Lori Castle, Armenia
Lori Castle, also known as Lori Berd, is an Armenian medieval fortress nestled between two rivers near the small town of Stepanavan. One of the few remaining castles in Armenia, this charming palace provides a fun respite from the country’s litany of churches and monasteries.
History of Lori Castle
Historical sources indicate that Lori Berd Fortress and its corresponding settlement were founded in the early 11th century under David Anhoghin, ruler of the medieval Kingdom of Lori. The castle was strategically located along a northern trade route which connected the major cities of Ani, Dvin, Dmanisi and Tbilisi.
Between the 11th and 13th centuries, Lori Berd had about 10,000 residents. The settlement is also mentioned in Georgian historical sources as the site where Georgian King Giorgi III besieged his nephew King Demna in a dispute for the throne in 1177. A few decades later, Queen Tamar of Georgia bequeathed Lori Region to Sarkis of the Zakaryan Dynasty, whom she had appointed commander-in-chief of the Georgian army.
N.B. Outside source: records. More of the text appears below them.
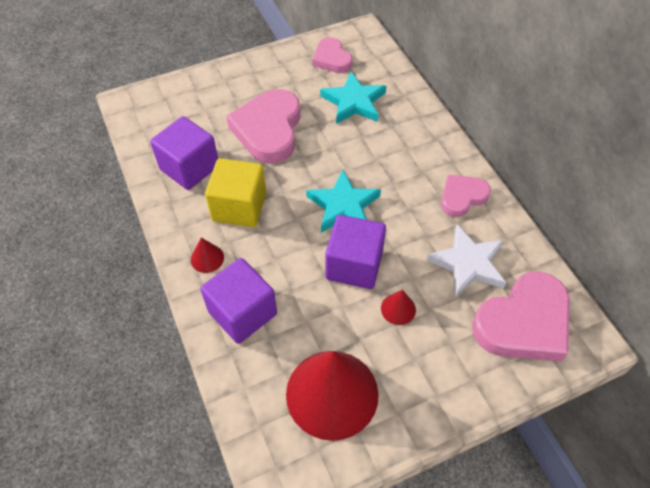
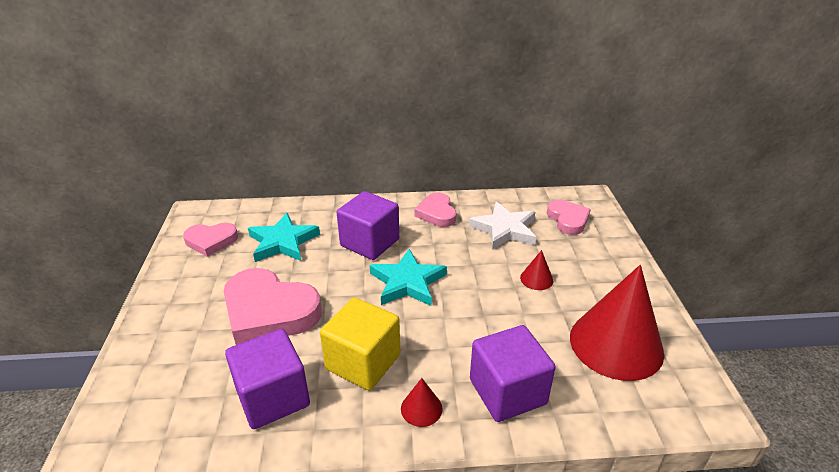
camera: 70 degrees left, 20 degrees down
(354, 265) = (479, 293): purple cube -> purple cube (370, 242)
(523, 322) = (568, 219): pink heart -> pink heart, size x0.58

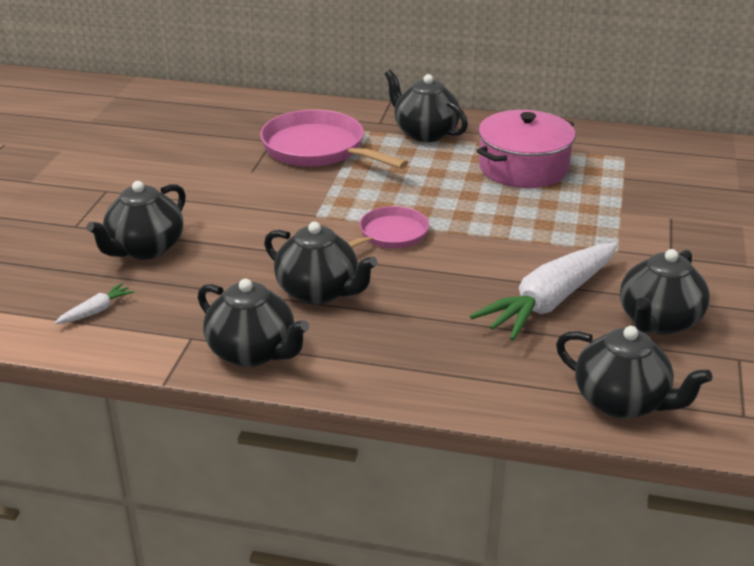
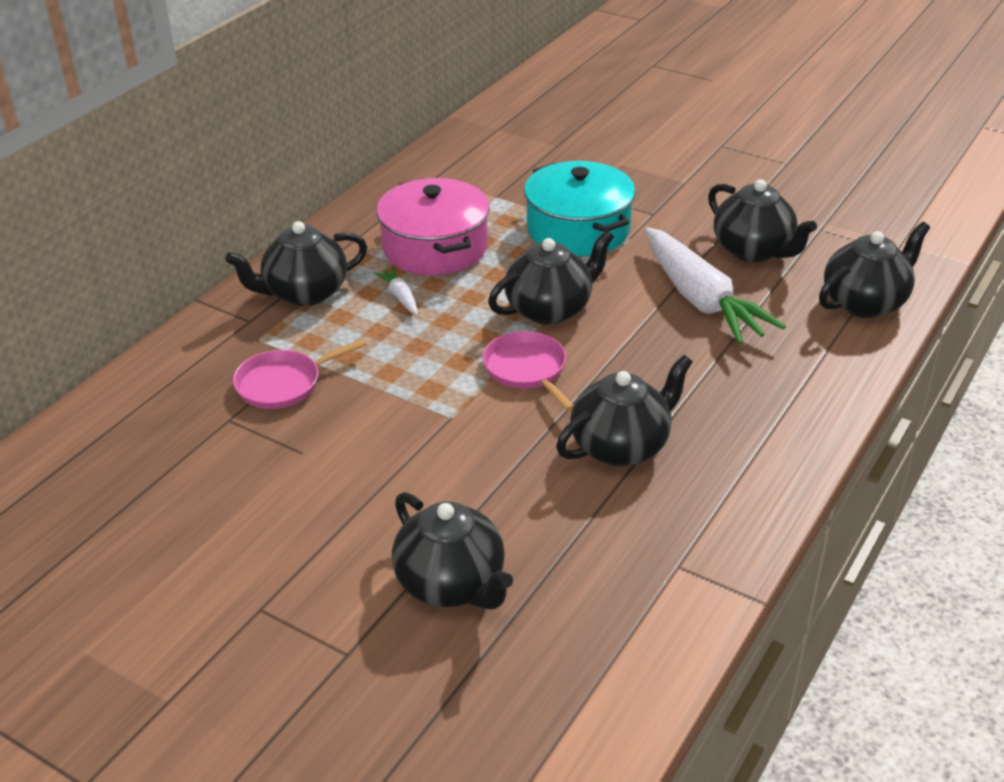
camera: 70 degrees left, 5 degrees up
(96, 311) = (586, 650): white carrot -> white carrot (400, 297)
(253, 352) = (723, 518): black teapot -> black teapot (550, 309)
(318, 149) = (283, 384): pink pan -> pink pan, size x0.59
(608, 224) = (578, 229): none -> turquoise pot

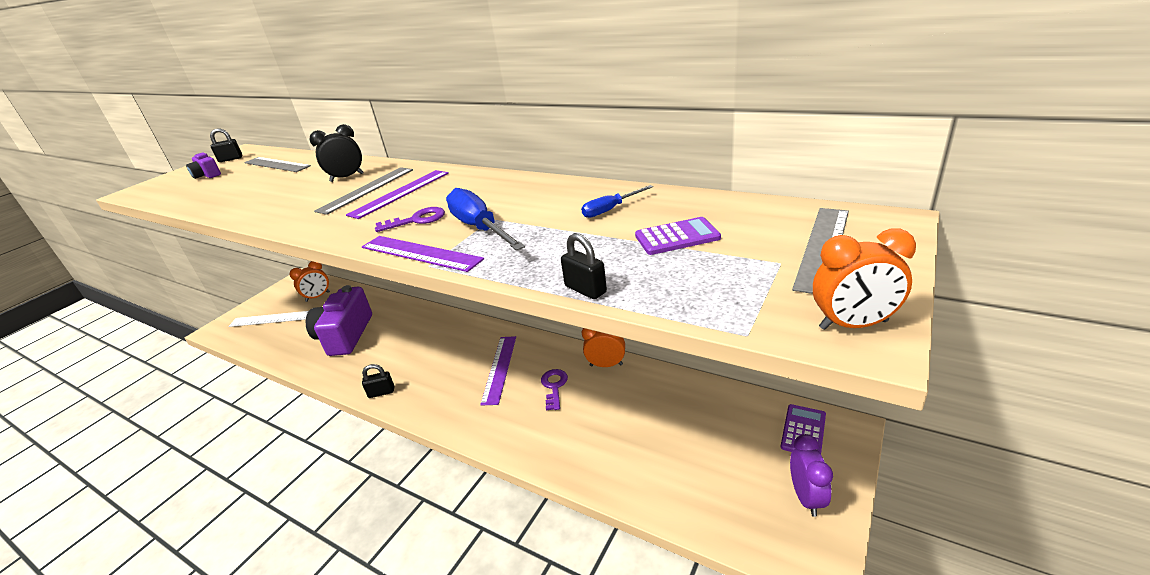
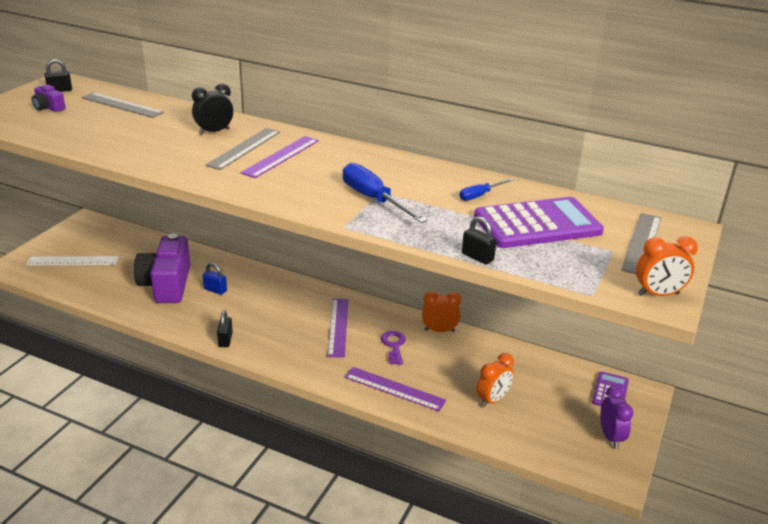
camera: 10 degrees left, 0 degrees up
(318, 297) = (118, 242): orange clock -> orange clock (492, 400)
(381, 392) = (225, 340): black padlock -> black padlock turned 75 degrees counterclockwise
(389, 337) = (215, 290): none -> blue padlock
(417, 220) = (312, 185): purple key -> none
(420, 253) = (331, 216): purple ruler -> purple ruler (394, 388)
(677, 237) = (537, 224): purple calculator -> purple calculator, size x1.98

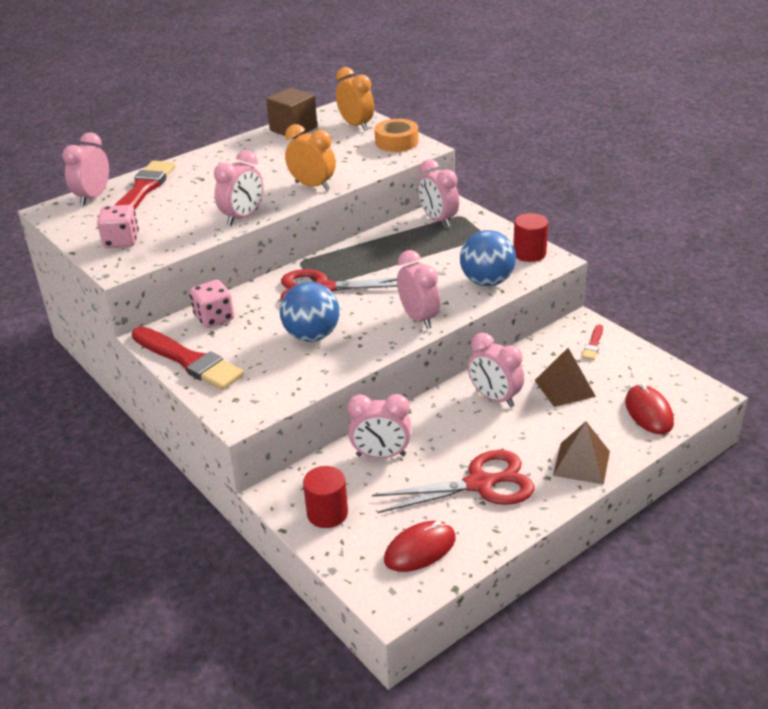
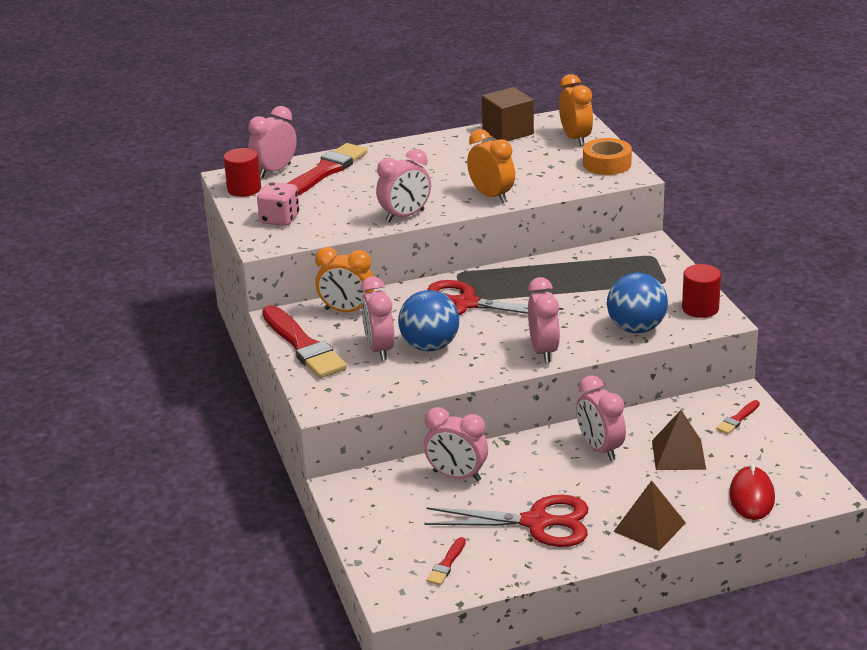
camera: 20 degrees right, 5 degrees down
(214, 318) = (347, 311): pink dice -> orange clock
(327, 513) = (379, 514): red cylinder -> red cylinder (244, 189)
(420, 549) = (446, 564): red mouse -> red brush
(438, 220) = (625, 256): pink clock -> pink clock (379, 349)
The sons of Sarkis, Zakare and Ivane Amirspasalar, would later restore the statehood of northeastern Armenia after liberating it from foreign control.
In 1236 the Mongols captured and nearly destroyed Lori Castle, which was later rebuilt. Between 1562 and 1734, it served as a military stronghold under alternating Turkish, Persian and Georgian control. During the 18th century, Lori Castle gradually lost its military significance and instead became a refuge for displaced peoples from the wider area. Over time, all of Lori Berd’s residents eventually abandoned the settlement for nearby villages.
Excavations of Lori Castle have uncovered an array of tools, pottery and coins, as well as imported items from Georgia, Persia and Central Asia which confirm that the fortress once served as a crossroads of international trade.
Lori Berd is situated on a rocky plateau almost 1500 meters above sea level. It is surrounded by a 214-meter-long wall which measures up to 25 meters high and 20 meters wide. Round and square towers along the wall enabled soldiers to easily scan the perimeter, while a large moat dug along the length of the wall provided further protection from the enemy.
Inside the fortress were a palace, baths, chapels and private apartments. An underpass which ran to Miskhana River enabled residents of Lori Berd to access potable water and stay in touch with the outside world. Numerous Armenian cross-stone khackhars can also be seen on the territory.
Lori Castle Bridge
Near Lori Berd is a bridge which is associated with the castle and regarded as the finest example of medieval Armenian bridgework. Built on the Miskhana River between the 11th and 13th centuries, it is a single-span bridge made of smooth basalt stone which measures 9 meters long and 2.8 meters wide. The bridge remained in use for centuries, and after being severely damaged in a flood in 1918 was repaired by local residents.